Presidente do Sintevi, Lucio Andre de Sousa relembrou que é necessário mudar a política de dividendos da Celesc, lembrando que desde o início desta administração o percentual do lucro distribuído aos acionistas só aumenta, enquanto a Diretoria precariza as condições de trabalho dos empregados e, consequentemente, o atendimento à sociedade. O também ex-Conselheiro e atual Diretor Administrativo-Financeiro da Celos, Leandro Nunes destacou que são os empregados que primeiro sofrem com as reclamações da população e que têm que se desdobrar para atender mesmo em condições precárias. Cobrando diretamente o Deputado Ivan Naatz, Leandro reforçou que a Celesc não é uma vergonha, mas sim motivo de orgulho para Santa Catarina e é necessário olhar para os estados vizinhos para ver o caos da privatização, impedindo ameaças ao caráter público da empresa. A última fala concedida aos participantes foi do Diretor do Stieel, Jeferson dos Reis, que destacou o orgulho de ser Celesquiano e a necessidade de valorização dos trabalhadores da empresa.

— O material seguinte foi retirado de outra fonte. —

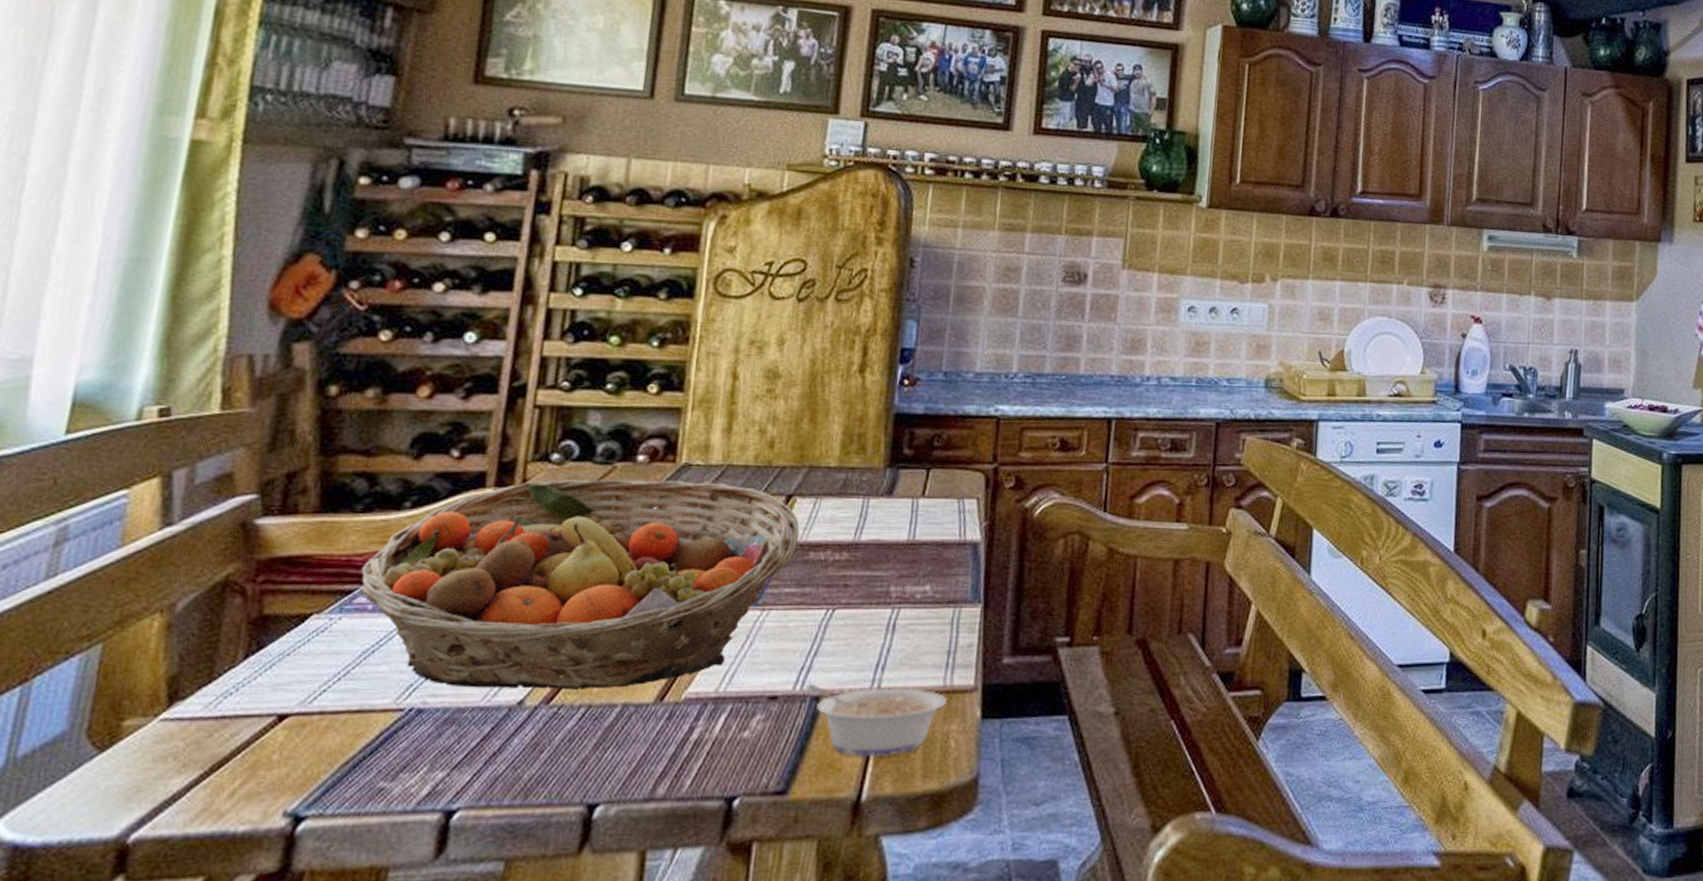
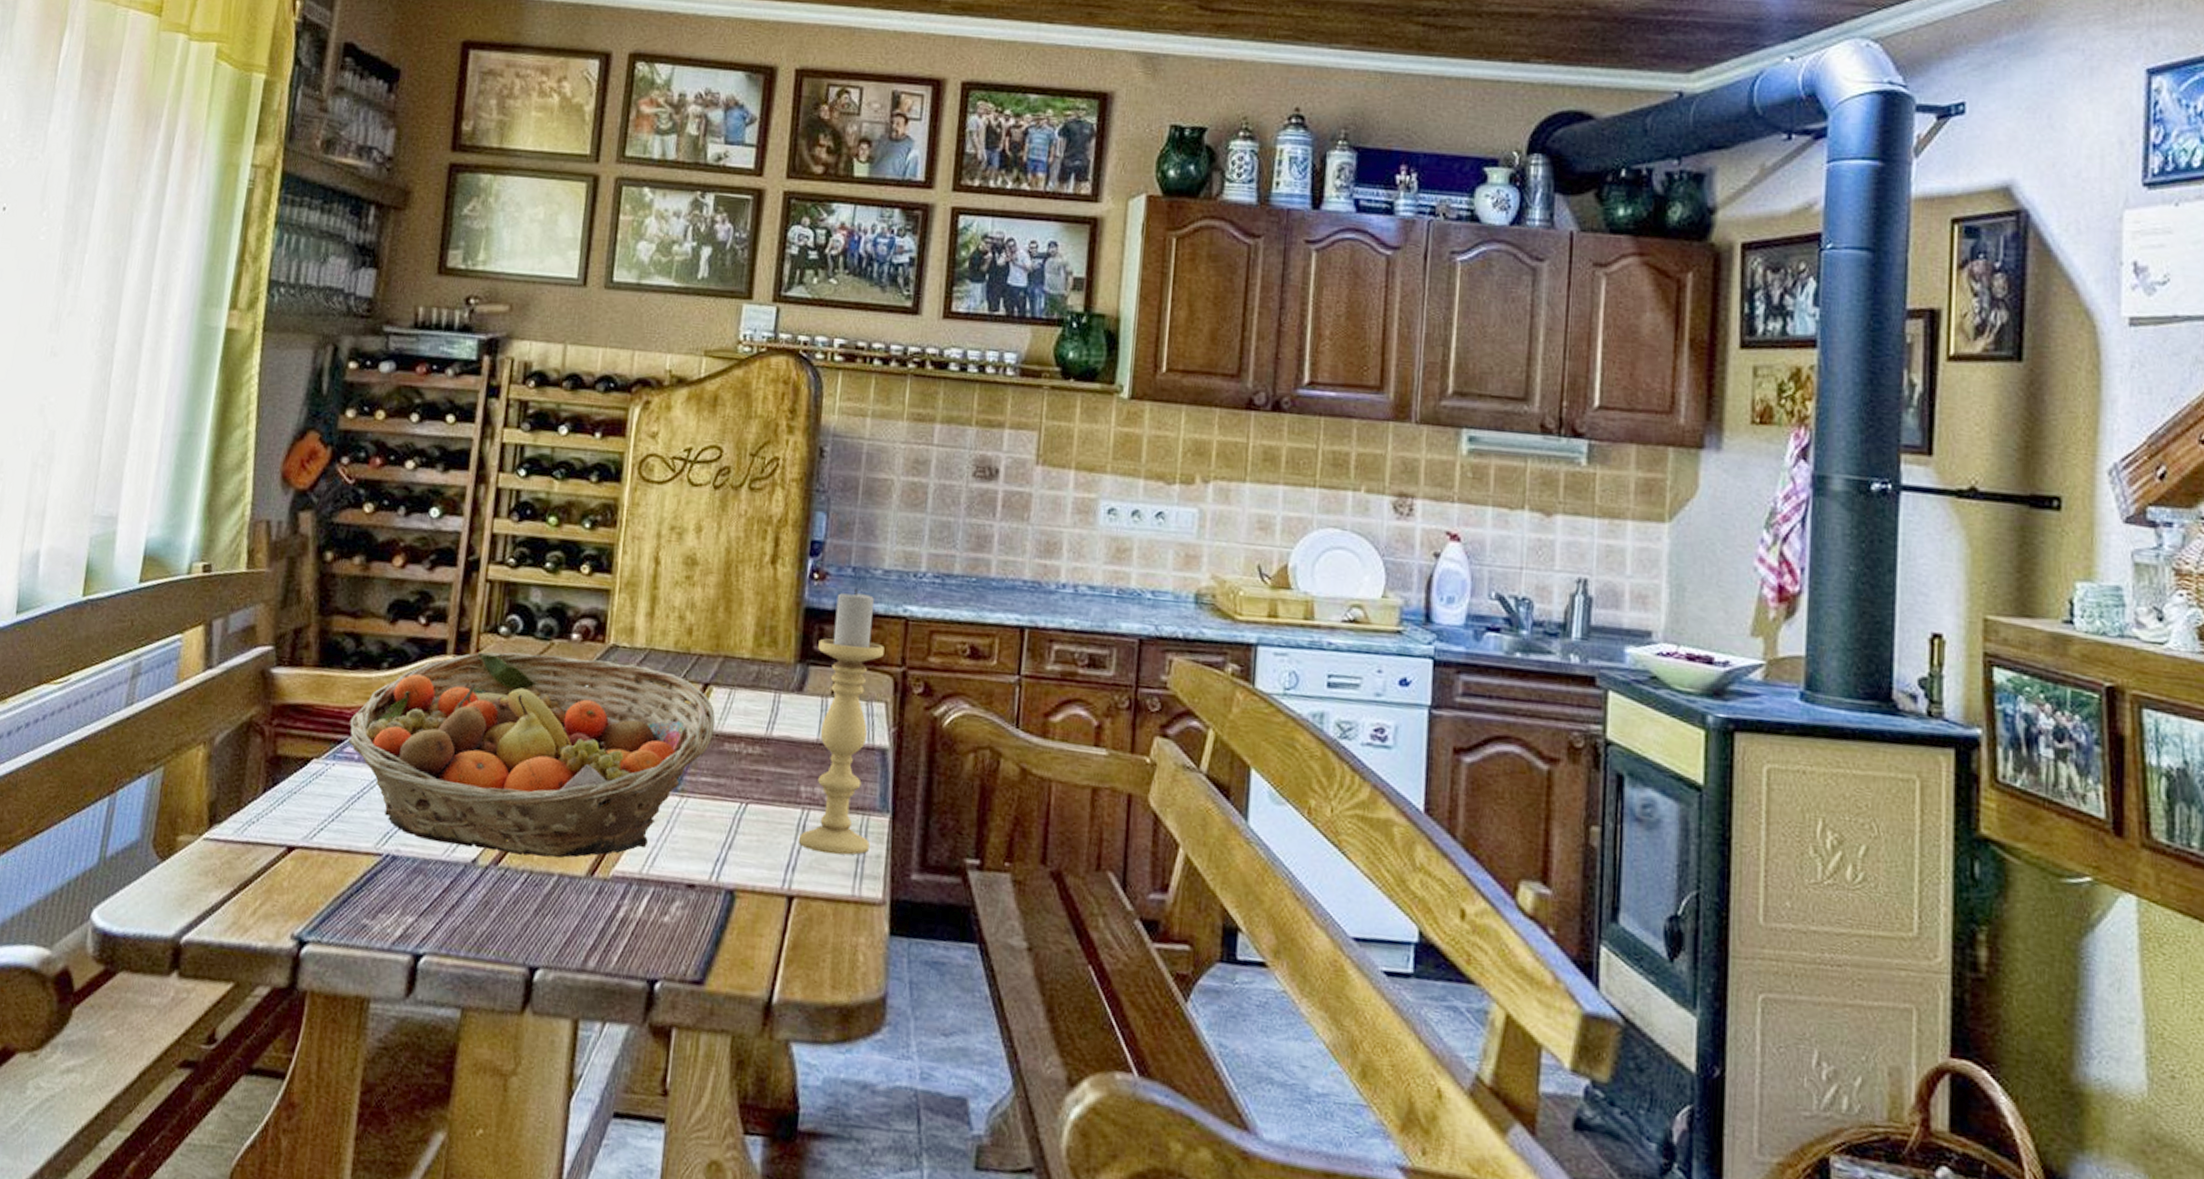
legume: present [806,684,948,756] -> none [721,876,856,961]
candle holder: none [889,392,976,649] -> present [799,588,885,856]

CELESC PÚBLICA, BOM PARA TODO MUNDO!
A audiência pública que havia sido convocada para atacar a empresa foi tomada pela defesa da Celesc Pública e por cobranças para uma mudança na gestão da empresa que priorize a prestação do serviço público e não só o retorno financeiro. O próprio Deputado Ivan Naatz (PL) destacou que defende a manutenção da Celesc Pública, sugerindo a criação de uma comissão para acompanhar a qualidade do serviço prestado à população. Mudando sua manifestação sobre a terceirização, Naatz afirmou que apesar de ser um fenômeno mundial, a terceirização não pode ser continuada diante de tantas evidências de que não funciona.
Para os sindicatos da Intercel, é necessária uma mudança radical na gestão da empresa, saindo de um modelo privado focado em lucro para um planejamento público que coloque a Celesc a serviço da população e do desenvolvimento da sociedade catarinense. Em entrevista à TV AL, o Coordenador da Intercel destacou a luta dos sindicatos pela recomposição do quadro de pessoal próprio e pelo fim da terceirização como forma de melhorar o atendimento à população: “Não somos contra os trabalhadores terceirizados, mas contra a terceirização de forma geral. Eles não têm as mesmas condições, nem o mesmo treinamento e equipamentos que nós. Também não têm o mesmo empenho na hora de defender os seus trabalhos e na hora de prestar o melhor serviço para a população catarinense”.
Os sindicatos da Intercel reafirmam o compromisso de defesa da empresa pública e dos trabalhadores, conclamando os celesquianos a permanecerem unidos e mobilizados para defenderem o nosso lema: CELESC PÚBLICA, BOM PARA TODO MUNDO!